Yesterday's announcement by Maretta Dillon that she was resigning as programme director of the Dublin Film Festival is another blow for those of us who have watched with dismay the DFF's decline in recent years. From a position as an attractive, significant part of the city's cultural calendar, the festival is now an increasingly peripheral, visibly less popular event.
It's a telling indicator of its troubles that the festival board must now as a matter of urgency move to appoint its fourth programmer in four years. One wonders how attractive the job will be to anyone who has observed the board's relationship with Dillon, a highly experienced and competent programmer and administrator.
Dillon has declined to be more specific about the "issues surrounding sponsorship and a proposed marketing liaison executive" which led to her resignation, beyond observing that they had rendered unworkable the organisational structures and strategies of the festival. The former festival director Aine O'Halloran, has had responsibility for marketing and sponsorship since her resignation from the top job in 1998. Although O'Halloran had been designated "director" , the DFF then advertised for a "programming director" - the post which Dillon finally filled. In retrospect, it's clear that the change of title was not mere semantics, and that it led to the "irreconcilable differences" cited in Dillon's statement.
The board of the festival, under the chairmanship of Lewis Clohessy, chose not to support the policy of the programming director it had appointed less than a year before.
With Dillon's departure, the board will be forced to start looking immediately for a replacement.
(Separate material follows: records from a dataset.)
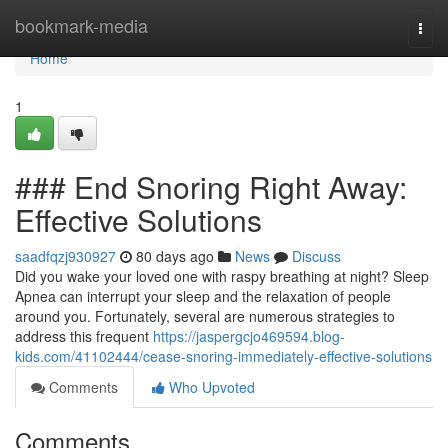
Home
bookmark-media
Togg
navi
Home
1
### End Snoring Right Away:
Effective Solutions
saadfqzj930927
80 days ago
News
Discuss
Did you wake your loved one with raspy breathing at night? Sleep
Apnea can interrupt your sleep and the relaxation of people
around you. Fortunately, several are numerous strategies to
address this frequent
https://jaspergcjo469594.blog-
kids.com/41102444/cease-snoring-immediately-effective-solutions
Comments
Who Upvoted
Comments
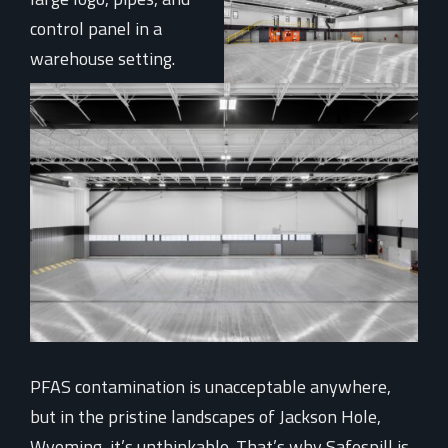
PFAS contamination is unacceptable anywhere,
but in the pristine landscapes of Jackson Hole,
Wyoming, it’s unthinkable. That’s why Safespill is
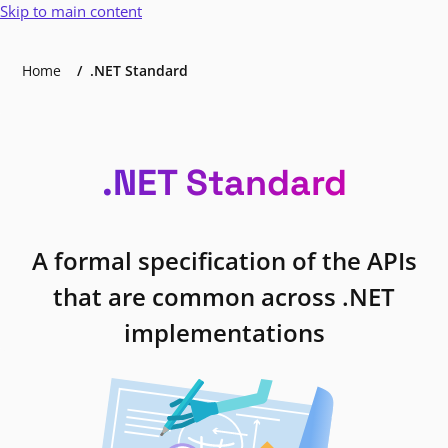
Skip to main content
Home
.NET Standard
.NET Standard
A formal specification of the APIs
that are common across .NET
implementations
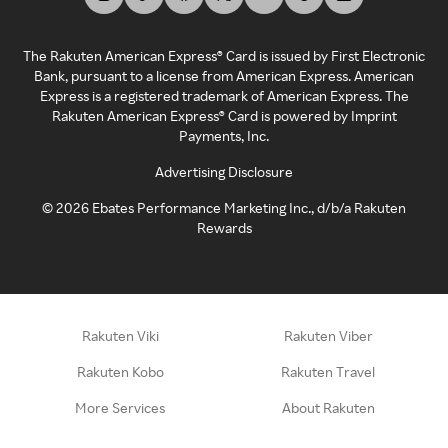
The Rakuten American Express® Card is issued by First Electronic
Bank, pursuant to a license from American Express. American
Express is a registered trademark of American Express. The
Rakuten American Express® Card is powered by Imprint
Payments, Inc.
Advertising Disclosure
©
2026
Ebates Performance Marketing Inc., d/b/a Rakuten
Rewards
Rakuten Viki
Rakuten Viber
Rakuten Kobo
Rakuten Travel
More Services
About Rakuten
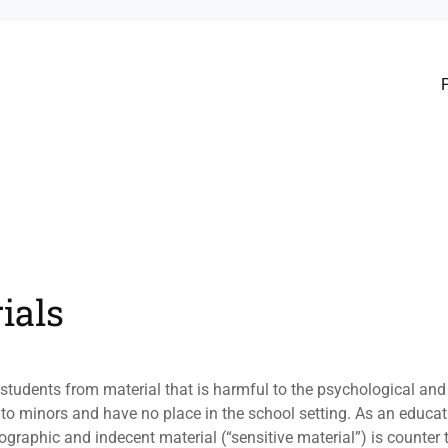
ials
ts students from material that is harmful to the psychological a
to minors and have no place in the school setting. As an educat
rnographic and indecent material (“sensitive material”) is counter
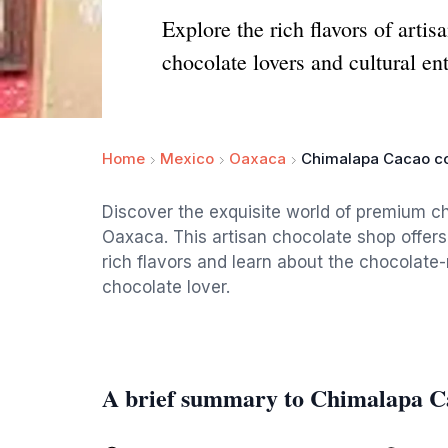
Explore the rich flavors of art
chocolate lovers and cultural ent
Home
Mexico
Oaxaca
Chimalapa Cacao co
Discover the exquisite world of premium c
Oaxaca. This artisan chocolate shop offer
rich flavors and learn about the chocolate
chocolate lover.
A brief summary to Chimalapa C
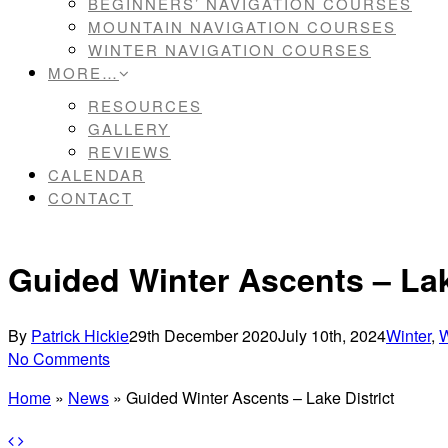
BEGINNERS’ NAVIGATION COURSES
MOUNTAIN NAVIGATION COURSES
WINTER NAVIGATION COURSES
MORE…
RESOURCES
GALLERY
REVIEWS
CALENDAR
CONTACT
Guided Winter Ascents – Lak
By
Patrick Hickie
29th December 2020
July 10th, 2024
Winter
,
W
No Comments
Home
»
News
»
Guided Winter Ascents – Lake District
If nothing else, the festival's board of directors will be well aware of the immediate problems it faces in appointing someone to programme the DFF in 2000. Last spring, following the departure of Aine O'Halloran from the position after one year in the post, the DFF advertised the position - but did not appoint Dillon until late October, a highly unsatisfactory situation for the programming of a festival scheduled for April 1999. The Toronto Film Festival, which starts next week, is traditionally a key event for programming the DFF, but for the second year in a row there will be no programmer from Dublin in attendance.
The DFF board once again finds itself without a programmer at the most crucial time of the year. Moreover, whatever decision it reaches, next year's festival will inevitably be yet another "interim" event. This simply isn't good enough for the viewers who have remained loyal to the DFF over the last few years. It seems well past time to ask some very simple questions: what's wrong with the Dublin Film Festival? Who is to blame? How can it be revived?
The problems surrounding attendances, finances, venues and sponsorship which have plagued the DFF in recent years have been well charted in these pages, and the rapid turnover of programming directors is a clear indication of the unsatisfactory state of affairs. Some of those difficulties have been ascribed to factors outside the festival's control: changing patterns of cinema-going in the capital city, for example, or the inevitable problems of finding a major sponsor to replace ACC Bank. But the unacceptable turnover of key personnel, and the attendant lack of strategic clarity, are problems for which responsibility must be taken by the board of directors.
That there are tensions within the board is no secret - one member, Alan Robinson, resigned last week, stating that he "no longer felt confident that the company is being managed in the best interests of the Dublin Film Festival". Recent months have seen the resignations for personal reasons of two other longstanding members, solicitor James Hickey and film producer David Collins. The remaining board members will have to implement the root-and-branch reform with the DFF undoubtedly requires - or make way for others who will.